Yoritomo's path to power began in exile and ended in a saddle. After his Minamoto clan was defeated by the Taira in the Heiji Rebellion of 1160, the teenage Yoritomo was banished to Izu Province. He spent twenty years in political obscurity before rallying forces in 1180 to launch the Genpei War against the Taira. By 1185, his armies had destroyed the Taira completely. He established the Kamakura shogunate -- Japan's first military government -- choosing this coastal valley for its defensive geography: hills on three sides, the sea on the fourth, and only seven narrow mountain passes for entry. The shogunate he built would last until 1333, and the system of military government he pioneered would define Japan until the Meiji Restoration in 1868. Then, on a winter day in 1199, while riding near the Sagami River, his horse stumbled. He never recovered.

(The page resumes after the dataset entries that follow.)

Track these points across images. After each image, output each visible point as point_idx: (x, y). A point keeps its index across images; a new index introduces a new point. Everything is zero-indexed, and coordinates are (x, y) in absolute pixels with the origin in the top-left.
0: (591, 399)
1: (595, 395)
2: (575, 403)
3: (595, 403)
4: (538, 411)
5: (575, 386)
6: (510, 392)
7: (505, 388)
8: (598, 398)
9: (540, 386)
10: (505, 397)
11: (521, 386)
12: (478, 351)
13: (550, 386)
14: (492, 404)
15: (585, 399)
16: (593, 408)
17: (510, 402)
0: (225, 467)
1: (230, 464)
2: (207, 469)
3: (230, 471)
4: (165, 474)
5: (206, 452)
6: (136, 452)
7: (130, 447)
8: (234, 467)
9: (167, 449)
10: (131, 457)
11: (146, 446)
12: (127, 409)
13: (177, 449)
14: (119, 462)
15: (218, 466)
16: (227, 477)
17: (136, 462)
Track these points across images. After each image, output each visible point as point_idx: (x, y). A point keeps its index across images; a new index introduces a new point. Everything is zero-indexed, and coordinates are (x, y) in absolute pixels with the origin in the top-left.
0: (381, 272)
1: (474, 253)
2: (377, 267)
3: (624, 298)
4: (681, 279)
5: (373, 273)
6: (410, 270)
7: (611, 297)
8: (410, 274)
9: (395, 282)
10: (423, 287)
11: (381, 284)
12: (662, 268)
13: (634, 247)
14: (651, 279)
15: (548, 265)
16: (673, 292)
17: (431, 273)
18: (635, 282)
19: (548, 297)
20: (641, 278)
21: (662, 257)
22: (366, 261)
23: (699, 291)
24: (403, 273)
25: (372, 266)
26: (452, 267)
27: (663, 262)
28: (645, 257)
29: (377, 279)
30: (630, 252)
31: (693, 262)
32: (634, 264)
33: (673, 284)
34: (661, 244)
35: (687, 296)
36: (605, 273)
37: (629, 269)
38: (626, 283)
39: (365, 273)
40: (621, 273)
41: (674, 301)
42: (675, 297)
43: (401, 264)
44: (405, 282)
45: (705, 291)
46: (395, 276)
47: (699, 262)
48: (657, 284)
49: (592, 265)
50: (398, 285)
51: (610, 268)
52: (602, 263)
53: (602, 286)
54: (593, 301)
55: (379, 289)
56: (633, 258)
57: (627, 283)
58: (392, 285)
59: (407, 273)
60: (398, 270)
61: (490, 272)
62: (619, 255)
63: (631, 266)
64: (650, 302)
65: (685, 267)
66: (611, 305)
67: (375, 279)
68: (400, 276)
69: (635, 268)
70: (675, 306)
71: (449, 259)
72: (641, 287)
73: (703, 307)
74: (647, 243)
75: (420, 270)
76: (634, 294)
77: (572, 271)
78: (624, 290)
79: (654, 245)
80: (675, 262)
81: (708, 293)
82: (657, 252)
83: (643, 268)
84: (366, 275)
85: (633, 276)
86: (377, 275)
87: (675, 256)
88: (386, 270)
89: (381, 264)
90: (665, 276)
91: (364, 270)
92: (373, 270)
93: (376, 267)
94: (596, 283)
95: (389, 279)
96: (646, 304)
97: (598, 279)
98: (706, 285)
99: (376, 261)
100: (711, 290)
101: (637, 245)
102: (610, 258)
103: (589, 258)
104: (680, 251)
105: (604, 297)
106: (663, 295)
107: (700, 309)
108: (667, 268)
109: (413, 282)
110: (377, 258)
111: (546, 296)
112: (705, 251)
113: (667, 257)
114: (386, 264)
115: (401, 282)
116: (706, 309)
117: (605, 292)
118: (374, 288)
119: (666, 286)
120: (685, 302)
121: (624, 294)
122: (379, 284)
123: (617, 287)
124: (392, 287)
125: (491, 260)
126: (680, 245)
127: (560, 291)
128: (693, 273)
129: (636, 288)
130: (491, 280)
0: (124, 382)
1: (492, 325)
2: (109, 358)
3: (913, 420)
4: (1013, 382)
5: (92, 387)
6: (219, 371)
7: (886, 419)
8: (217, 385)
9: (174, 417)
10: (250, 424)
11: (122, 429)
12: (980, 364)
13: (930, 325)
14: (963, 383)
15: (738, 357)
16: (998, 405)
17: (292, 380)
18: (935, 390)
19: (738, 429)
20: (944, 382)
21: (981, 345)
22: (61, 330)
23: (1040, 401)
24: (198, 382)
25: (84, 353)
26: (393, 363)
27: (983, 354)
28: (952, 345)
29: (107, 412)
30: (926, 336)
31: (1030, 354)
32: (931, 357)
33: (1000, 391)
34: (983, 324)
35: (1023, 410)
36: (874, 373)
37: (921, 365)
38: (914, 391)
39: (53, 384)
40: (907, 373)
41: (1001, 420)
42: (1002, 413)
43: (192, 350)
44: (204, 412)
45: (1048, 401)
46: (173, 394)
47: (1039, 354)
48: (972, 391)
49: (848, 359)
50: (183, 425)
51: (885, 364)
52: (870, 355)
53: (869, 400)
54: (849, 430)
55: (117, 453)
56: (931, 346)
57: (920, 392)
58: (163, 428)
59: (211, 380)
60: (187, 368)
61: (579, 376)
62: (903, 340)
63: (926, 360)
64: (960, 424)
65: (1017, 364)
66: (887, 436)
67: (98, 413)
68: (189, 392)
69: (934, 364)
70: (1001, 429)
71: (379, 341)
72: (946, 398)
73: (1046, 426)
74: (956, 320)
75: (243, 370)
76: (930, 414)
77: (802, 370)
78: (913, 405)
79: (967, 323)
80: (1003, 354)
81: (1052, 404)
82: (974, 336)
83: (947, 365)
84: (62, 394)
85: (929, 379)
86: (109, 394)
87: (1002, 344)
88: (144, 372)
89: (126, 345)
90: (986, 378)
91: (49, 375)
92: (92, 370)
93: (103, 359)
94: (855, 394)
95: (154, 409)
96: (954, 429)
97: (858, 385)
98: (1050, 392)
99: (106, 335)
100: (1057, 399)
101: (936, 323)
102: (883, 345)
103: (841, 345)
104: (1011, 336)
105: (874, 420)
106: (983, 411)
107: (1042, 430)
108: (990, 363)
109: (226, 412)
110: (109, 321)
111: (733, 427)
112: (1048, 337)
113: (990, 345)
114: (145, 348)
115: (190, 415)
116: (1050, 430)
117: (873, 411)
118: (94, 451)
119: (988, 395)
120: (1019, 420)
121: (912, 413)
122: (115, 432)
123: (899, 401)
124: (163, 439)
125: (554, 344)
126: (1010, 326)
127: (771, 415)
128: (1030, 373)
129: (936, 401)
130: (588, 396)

Blood in the Funerary Hall

The Hokke-do where Yoritomo was buried quickly became a stage for the violence that defined Kamakura politics. In June 1217, when the warlord Wada Yoshimori rebelled against the Hojo regents and set the Okura Bakufu on fire, Shogun Minamoto no Sanetomo -- Yoritomo's own son -- fled to the Hokke-do for refuge. Three decades later, in August 1247, the site witnessed something far worse. Miura Yasumura, besieged by Hojo forces, barricaded himself inside the funerary hall. When defeat became certain, he gathered 500 members of his clan and led them in mass suicide. Contemporary accounts describe the ground dyed red and black with their blood. The funerary hall where a shogun was meant to rest in peace had become a place of desperate last stands and clan annihilation. The spot where the Hokke-do once stood is now marked by a stele and designated a national Historic Site.

Carved Into the Hillside

A steep stairway cut into the rock a few meters from Yoritomo's monument leads upward to three more graves, each carved into the limestone hillside. Here lie Shimazu Tadahisa, Oe no Hiromoto, and Mori Suemitsu -- men whose lives were bound to the shogunate Yoritomo created. Oe no Hiromoto served as the shogunate's chief vassal, a court noble who helped build and consolidate the military government's administrative machinery. Shimazu Tadahisa, reportedly Yoritomo's illegitimate son, was appointed governor of Satsuma province in Kyushu and founded the Shimazu clan -- a family that would control Satsuma until the Meiji Restoration in the 19th century. His tomb was erected here in 1779 by his descendant Shigehide. These graves, side by side on the hillside, are still regularly tended. Even Mori Suemitsu's descendants, the powerful Mori clan of western Japan, maintained this connection across centuries.

The Caves of the Dead

Below the stairway to these hilltop graves, barely visible at the base of the twin flights of steps, sits a small yagura -- a cave carved into the soft limestone that characterizes the hills around Kamakura. During the Kamakura period, for reasons that remain unclear to historians, warriors, priests, and sometimes even commoners were buried in these cave tombs. Some yagura contain gorintou, the same five-ringed stupas found at Yoritomo's monument, and served as cenotaphs -- memorials for souls rather than containers for remains. This particular yagura enshrines the spirits of the Miura clan members who perished in the mass suicide at the neighboring Hokke-do in 1247. Food offerings and small wooden sotoba still appear at its entrance. Someone tends it. Seven hundred and seventy years after 500 warriors chose death over surrender, their memorial cave still receives visitors, still holds offerings, still keeps faith with the dead in a practice unique to this place.

From the Air

Located at 35.33°N, 139.56°E in the Nikaidou area of Kamakura, on a forested hillside north of where the Okura Bakufu palace once stood. The tomb site is not individually visible from altitude but sits within the broader temple and residential district east of Tsurugaoka Hachimangu shrine. Best viewed at 2,000-3,000 feet AGL as part of Kamakura's historic core. Tokyo Haneda Airport (RJTT) lies approximately 25 nautical miles northeast. Naval Air Facility Atsugi (RJTA) is roughly 15 nautical miles northwest. Sagami Bay is visible to the south.